Beginning in 2015, members of Congress petitioned then Commandant of the Marine Corps Joseph F. Dunford and later, Commandant of the Marine Corps Robert B. Neller to do the right thing. Both of these officers “declined” to revisit the plight of Fox Company Marines. In his letter to members of Congress, Dunford simply restated the court’s findings from years prior; he merely emphasized that neither Galvin nor his men faced any punitive measures. “Nor is there any adverse information in their military records associated with this incident,” Dunford wrote. But Dunford was either wrong, or he was lying. Galvin was systematically damned to failure through faint praise.
Congressman Walter Jones (R-NC) would not back off, however and as a result, Major General Frederick M. Padilla, then serving as Neller’s chief of staff, pledged that the Corps would provide counseling and such other assistance to Galvin and his men as necessary to help them recover from this trauma. Of course, Major Galvin never heard about this until several weeks later when he read it in The Washington Post. So much for “following up,” eh General Padilla?

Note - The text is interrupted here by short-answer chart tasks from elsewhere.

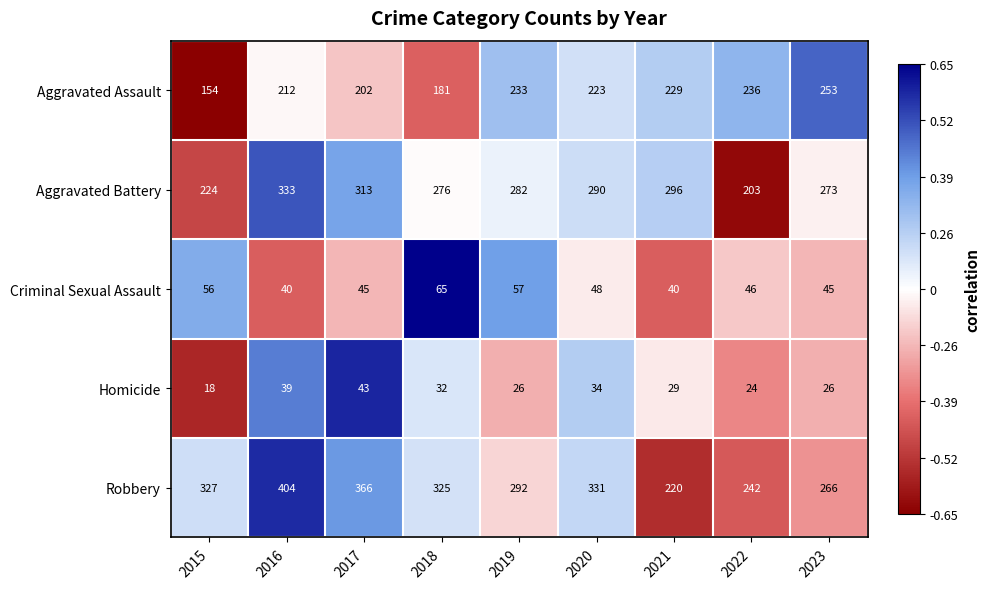

True or false: Criminal Sexual Assault has a value of 72 at 2020.

False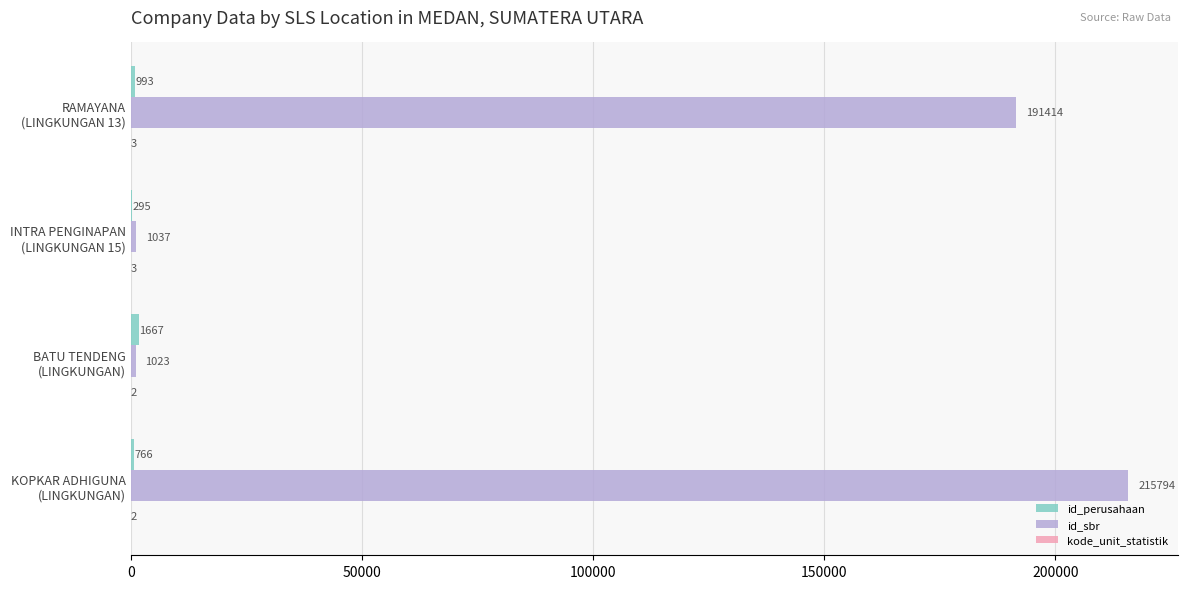

How many distinct data groups are displayed?

3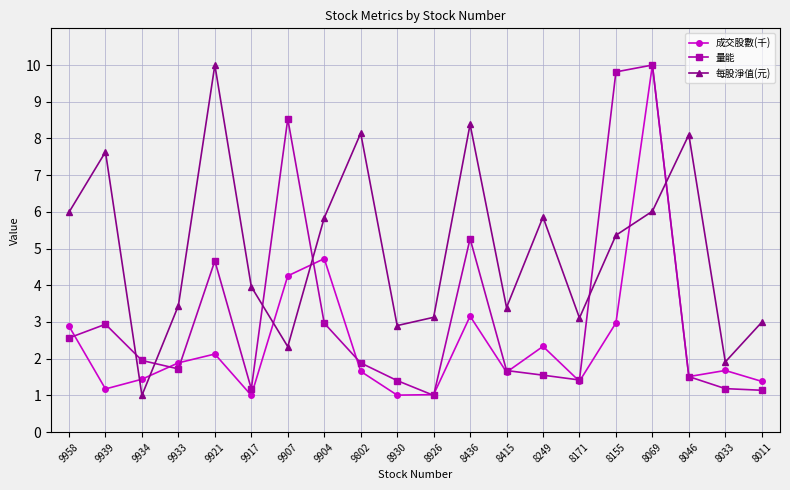

At which category is the sum across all series the highest?

8069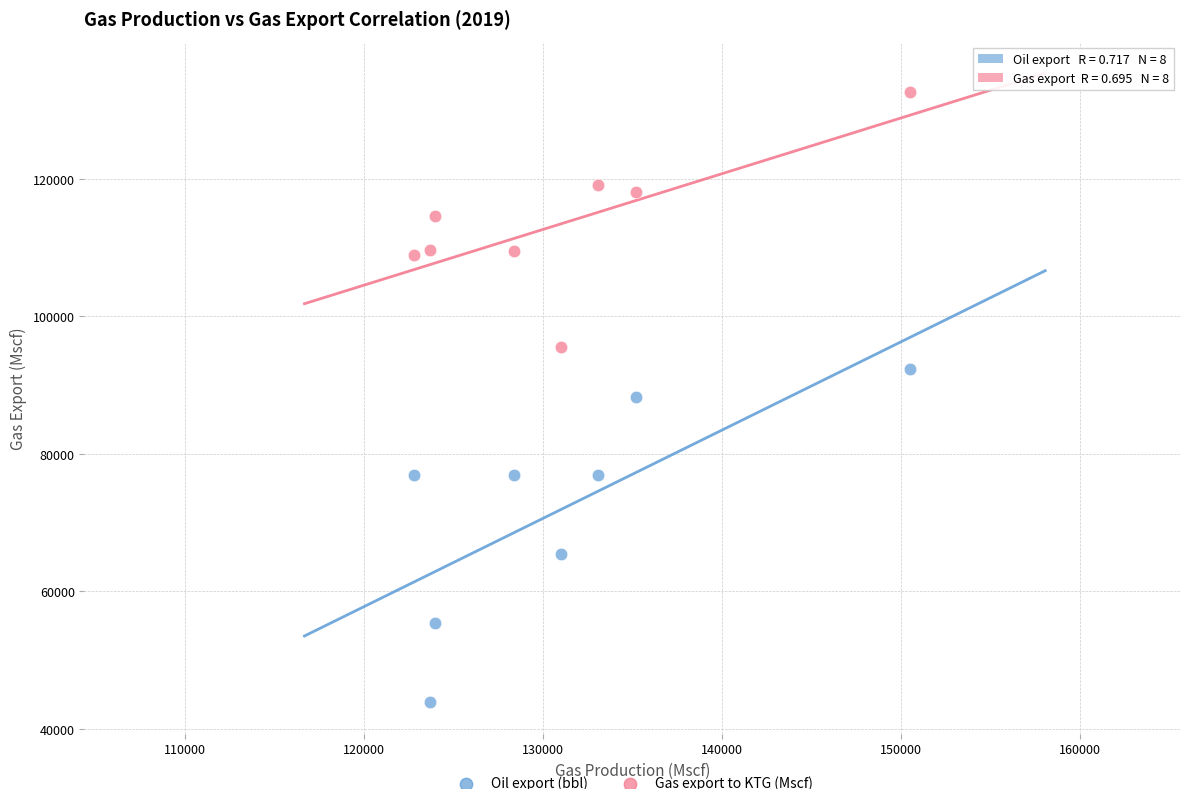

Across all data points, what is the range of Y values (max minus min)?

88726.7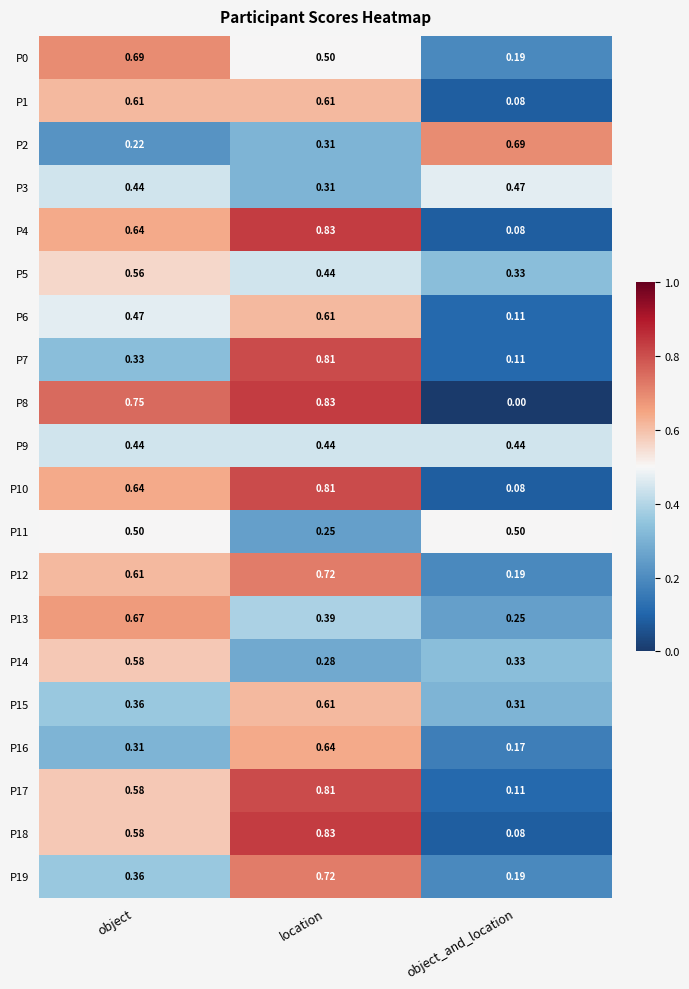

At which label is P6 closest to 0?

object_and_location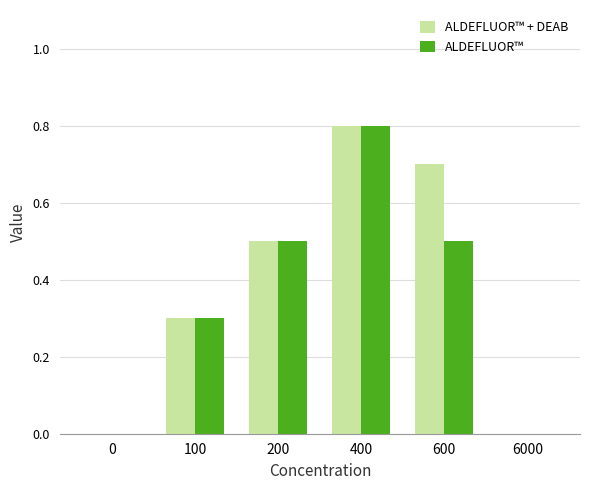

What are all the series names shown in the legend?

ALDEFLUOR™ + DEAB, ALDEFLUOR™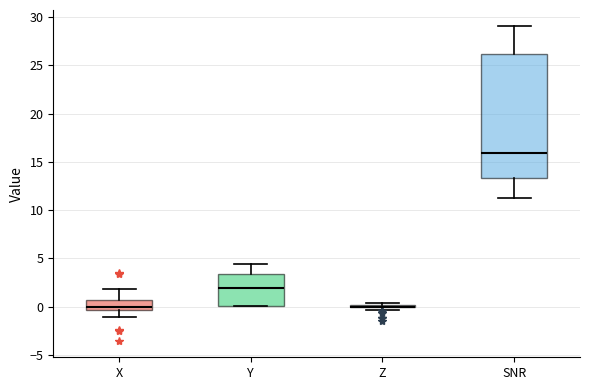

Reading left to right, transcribe this box plot: for each box, give where its median line is, the range the box spans, and where its two whiskers end, as read against the y-axis. The values are not printed on the chart, so give them approximately, as read against the axis.

X: median 0.0, box -0.5 to 0.5, whiskers -1.0 to 2.0
Y: median 2.0, box 0.0 to 3.5, whiskers 0.0 to 4.5
Z: box collapsed to a line at 0.0, whiskers -0.5 to 0.5
SNR: median 16.0, box 13.5 to 26.0, whiskers 11.5 to 29.0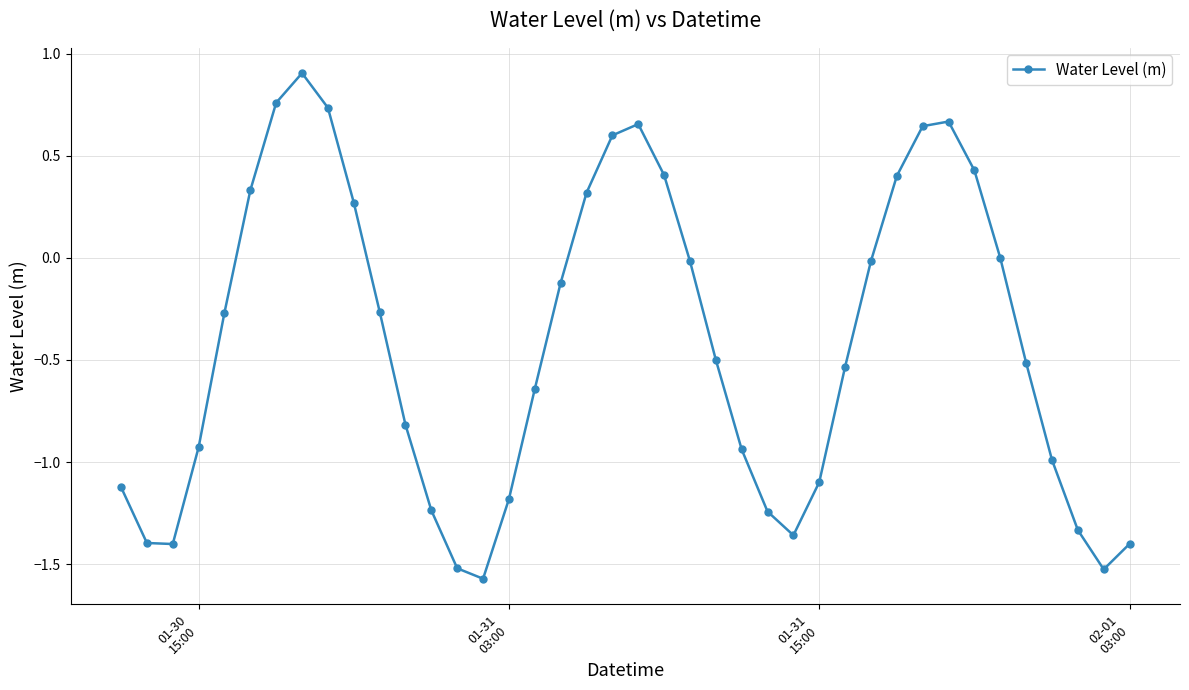

What is the greatest value displayed?

0.9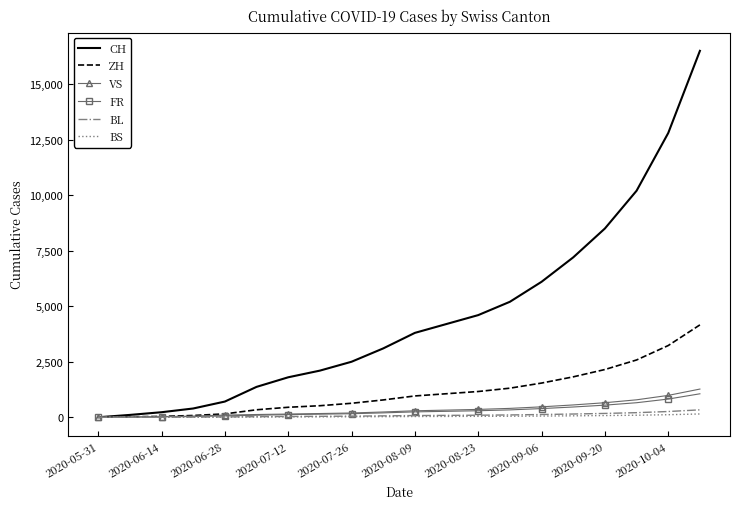

What is the greatest value displayed?

16500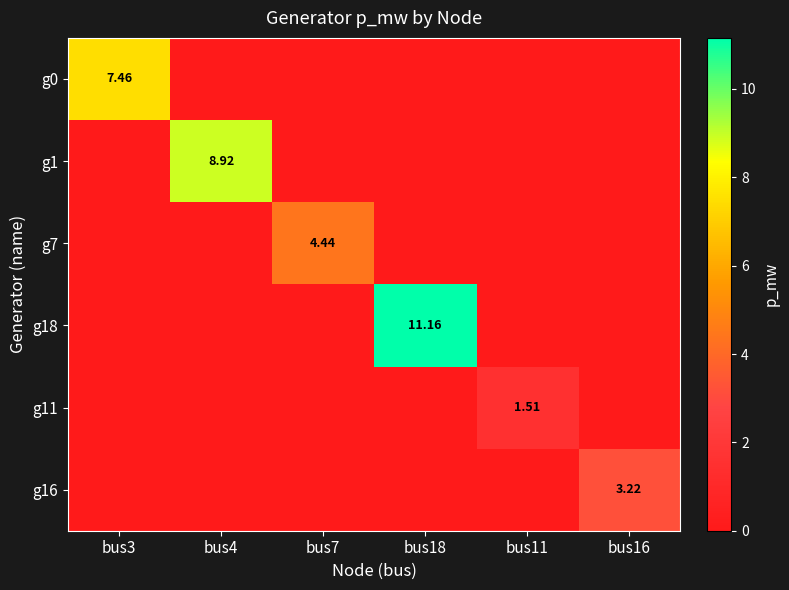

The value of g18 at bus7 is 0.0. True or false?

True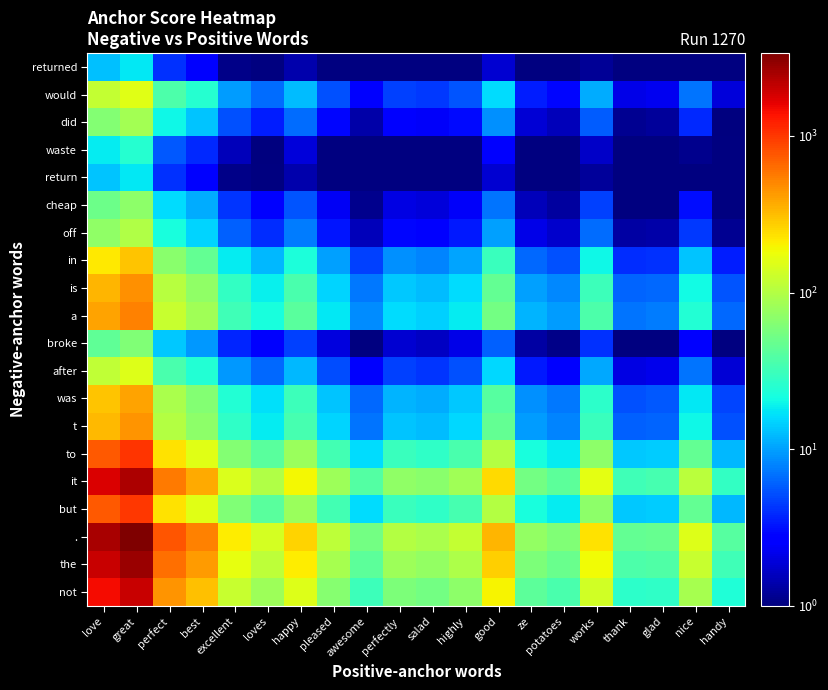

What is the difference between the highest and lowest values at salad?

92.2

Dunford, now serving as Chairman of the Joint Chiefs of Staff at the Pentagon has acknowledged the Navy Review Board’s directive. Dunford’s spokesman said, “General Dunford was pleased to learn about Maj. Galvin’s exoneration and also appreciates his efforts to take care of the Marines from Fox Company.” Commandant Neller added, “We have a system through which Marines can try to remediate actions believed to have been unfair or incorrect. In this case, it seems the system worked as designed, and Maj. Galvin had his record cleared. We all wish him well.”
If these were in fact Dunford’s words, they were only this: underwhelming.
I can’t speak for the Army leadership, but I can say something about the Marines. From Amos on, the Marine Corps’ senior leadership has established a new low record of performance. They’d better get this fixed because if we allow this squalid condition to fester, no one with a strong warrior ethos will ever want to serve as Marine, or in any outfit that won’t back up their combat leaders. Mere platitudes twelve years after the fact doesn’t cut it.
- Military Times, Task Force Violent: The unforgiven (and five-part series), Andrew deGrandpre, 4 March 2015
- LA Times: For a Marine Unit, the battle to restore reputation goes on, David Zucchino, 14 June 2015
- NewsRep:The Untold Story of the Leadership that Failed MARSOC Fox Company: Ambushed (and five-part series), Nick Coffman, 29 March 2016
- The Washington Post, The Marines were falsely accused of war crimes. Twelve years later, they have vindication, Andrew deGrandpre. 31 January 2019
Acknowledgment: My sincere thanks to former Marine Corps staff sergeant Carol Martin, who now serves Marines in her capacity as a Defense Investigator, who edited and offered advice concerning this article. Additionally, my deep appreciation to Major Paul Webb Chapman USMC (Retired) for taking the time to read this post and offer suggestions, which I have incorporated.
 Eventually achieved 3-star rank
 Member of the USMC Reserve (1952-1990), one of the “congressional colonels.”
 There is little doubt that these Marines behaved in a despicable way, and yet, few others have walked a mile in their shoes. Combat does things to people. We ought to worry about the effects of sending our young men into a war zone, particularly when there has never been a credible effort to win that war. In any case, the behavior of these Marines was regrettable, and they ought to have been punished at nonjudicial proceedings, not “crushed” as their commandant suggested.